Caso Bozzoli, dopo 7 anni alcune certezze: il forno non scoppia
Dopo sette anni una certezza c’è. Con al suo interno un corpo, un forno da fonderia non scoppia. I dubbi iniziati durante le prime indagini, proseguite con l’inchiesta bis condotta dalla Procura generale, sono stati fugati nel processo. E quindi Mario Bozzoli può essere stato ucciso nel forno più grande della sua azienda di Marcheno la sera dell’otto ottobre 2015. Una certezza restituita dall’esperimento giudiziale svolto ieri nella fonderia Gonzini di Provaglio d’Iseo, messa a disposizione dalla proprietà per effettuare una prova in scala ridotta. È stato scelto un forno più piccolo rispetto a quello che era in funzione nella fonderia di Marcheno e non è stato utilizzato un corpo umano di oltre 90 chili, ma un maialino di 13 chilogrammi che era già morto nei giorni scorsi.
La fumata
La prima reazione ha fornito la prima certezza: il forno non è esploso.

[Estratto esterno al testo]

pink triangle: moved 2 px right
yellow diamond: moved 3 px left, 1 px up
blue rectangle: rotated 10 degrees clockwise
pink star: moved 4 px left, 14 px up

Immediatamente si è generata una fiammata, non appena il corpo è entrato in contatto con la temperatura che superava gli 800 gradi e poi si è registrata una fumata biancastra. Nell’aria, all’interno e all’esterno dello stabilimento, si è percepito un odore non troppo intenso di carne e fibre bruciate.
L’odore
Un tema, quello dell’odore, che nella ricostruzione non può avere un peso determinante. Perché la sera dell’otto ottobre 2015 uno dei due figli di Mario Bozzoli arrivò in fonderia per cercare il padre attorno alle 23.30. Quattro ore dopo quegli undici minuti tra le 19.14 e 38’’ e le 19.25.21’’, in cui secondo l’accusa Mario Bozzoli è stato ucciso. E soprattutto quattro ore dopo le 19.21 e 34’’ in cui si verificò l’ormai famosa fumata anomala. L’impianto di aspirazione di Marcheno, molto più grosso rispetto a quello della fonderia dell’esperimento a Provaglio, in quel lasso di tempo potrebbe aver smaltito e quindi abbattuto i fumi. E quindi gli odori percepibili.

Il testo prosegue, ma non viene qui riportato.